Unless the haute couturists at the House of Escada swathe Keira Knightley in Saran Wrap or Jon Stewart absolutely kills, I’m betting that 2006 Oscar night will be a virtually buzzless TV event. I quite admired Brokeback Mountain, but its evident restraint and tastefulness (it still felt like a New Yorker short story to me) made the first half a struggle to get through. Only Heath Ledger’s performance really connected.

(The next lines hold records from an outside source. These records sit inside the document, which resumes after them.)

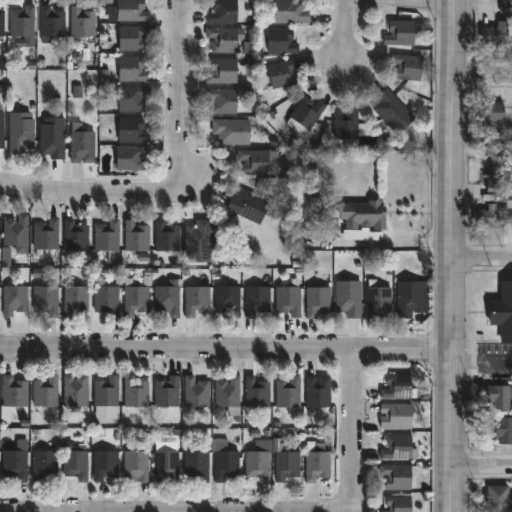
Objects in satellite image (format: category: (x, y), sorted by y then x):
road: (498, 1)
building: (131, 10)
building: (133, 11)
building: (288, 11)
building: (222, 12)
building: (222, 12)
building: (288, 12)
building: (51, 22)
building: (82, 22)
building: (1, 23)
building: (2, 23)
building: (52, 23)
building: (23, 24)
building: (83, 24)
building: (23, 26)
building: (400, 33)
building: (496, 33)
road: (342, 35)
building: (400, 35)
building: (496, 35)
building: (132, 37)
building: (222, 39)
building: (134, 40)
building: (223, 41)
building: (281, 41)
building: (282, 42)
building: (407, 66)
building: (407, 68)
building: (133, 69)
building: (133, 71)
building: (223, 72)
building: (223, 73)
building: (283, 73)
building: (283, 75)
road: (483, 79)
road: (181, 94)
building: (132, 98)
building: (222, 100)
building: (133, 101)
building: (222, 103)
building: (392, 111)
building: (494, 112)
building: (392, 113)
building: (494, 113)
building: (305, 115)
building: (306, 116)
building: (346, 123)
building: (346, 125)
building: (1, 127)
building: (1, 129)
building: (132, 130)
building: (232, 130)
building: (20, 132)
building: (133, 132)
building: (231, 133)
building: (21, 134)
building: (52, 137)
building: (52, 139)
building: (81, 145)
building: (83, 148)
road: (484, 153)
building: (131, 158)
building: (132, 160)
building: (259, 162)
building: (257, 163)
road: (91, 195)
building: (248, 206)
building: (249, 207)
building: (365, 214)
building: (486, 215)
building: (509, 215)
building: (365, 216)
building: (487, 218)
building: (508, 218)
building: (330, 219)
building: (15, 230)
building: (16, 232)
building: (47, 233)
building: (46, 235)
building: (75, 235)
building: (136, 235)
building: (166, 235)
building: (106, 236)
building: (76, 237)
building: (136, 237)
building: (167, 237)
building: (107, 238)
building: (199, 240)
building: (200, 242)
road: (454, 255)
road: (483, 263)
building: (348, 296)
building: (134, 297)
building: (14, 298)
building: (168, 298)
building: (289, 298)
building: (46, 299)
building: (75, 299)
building: (106, 299)
building: (227, 299)
building: (412, 299)
building: (167, 300)
building: (197, 300)
building: (257, 300)
building: (318, 300)
building: (348, 300)
building: (378, 300)
building: (413, 300)
building: (15, 302)
building: (76, 302)
building: (107, 302)
building: (136, 302)
building: (288, 302)
building: (46, 303)
building: (197, 303)
building: (228, 303)
building: (258, 303)
building: (318, 303)
building: (379, 304)
building: (502, 310)
building: (503, 312)
road: (226, 349)
building: (398, 386)
building: (397, 388)
building: (75, 389)
building: (45, 390)
building: (318, 390)
building: (14, 391)
building: (76, 391)
building: (135, 391)
building: (166, 391)
building: (196, 391)
building: (228, 391)
building: (15, 392)
building: (45, 392)
building: (136, 392)
building: (197, 392)
building: (257, 392)
building: (106, 393)
building: (166, 393)
building: (228, 393)
building: (257, 393)
building: (288, 393)
building: (318, 393)
building: (289, 394)
building: (500, 395)
building: (106, 398)
building: (499, 399)
building: (396, 415)
building: (396, 417)
building: (503, 428)
road: (356, 431)
building: (503, 431)
building: (398, 446)
building: (396, 448)
building: (16, 460)
building: (317, 460)
building: (166, 461)
building: (285, 461)
building: (135, 462)
building: (43, 463)
building: (76, 463)
building: (226, 463)
building: (105, 464)
building: (197, 464)
building: (258, 464)
building: (15, 465)
building: (105, 466)
building: (196, 466)
building: (226, 466)
building: (257, 466)
building: (45, 467)
building: (75, 467)
building: (135, 467)
building: (166, 467)
building: (287, 467)
building: (318, 467)
road: (482, 471)
building: (398, 476)
building: (396, 478)
building: (499, 499)
building: (499, 500)
building: (398, 503)
building: (395, 504)
road: (38, 511)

And yeah, Rachel, though it was an hour too long, I thought King Kong was a richer conception than Good Night, and Good Luck, Munich, and Crash. As mentioned, some quite nice films came out in 2006. (There are always a few, fortunately.) I loved The Squid and the Whale and Junebug. There were also some brilliant performances this past year. As mentioned by Tara, Jeff Daniels was achingly human as the blinded-by-anger failed writer in The Squid and the Whale. And did anyone notice how wonderful Claire Danes was in Shopgirl?

Still, Oscar night is supposed to involve us as movie-goers. It’s supposed to be our party — our night of the year. This year it’s going to be more fun as a wide-open, guess-who-wins office pool than a celebration of movies.

Oh well, we’ll make it fun anyway. The Kentucky Derby of show biz award shows always makes for a great horse race, as long as you don’t take it too seriously and bet at the $2 window.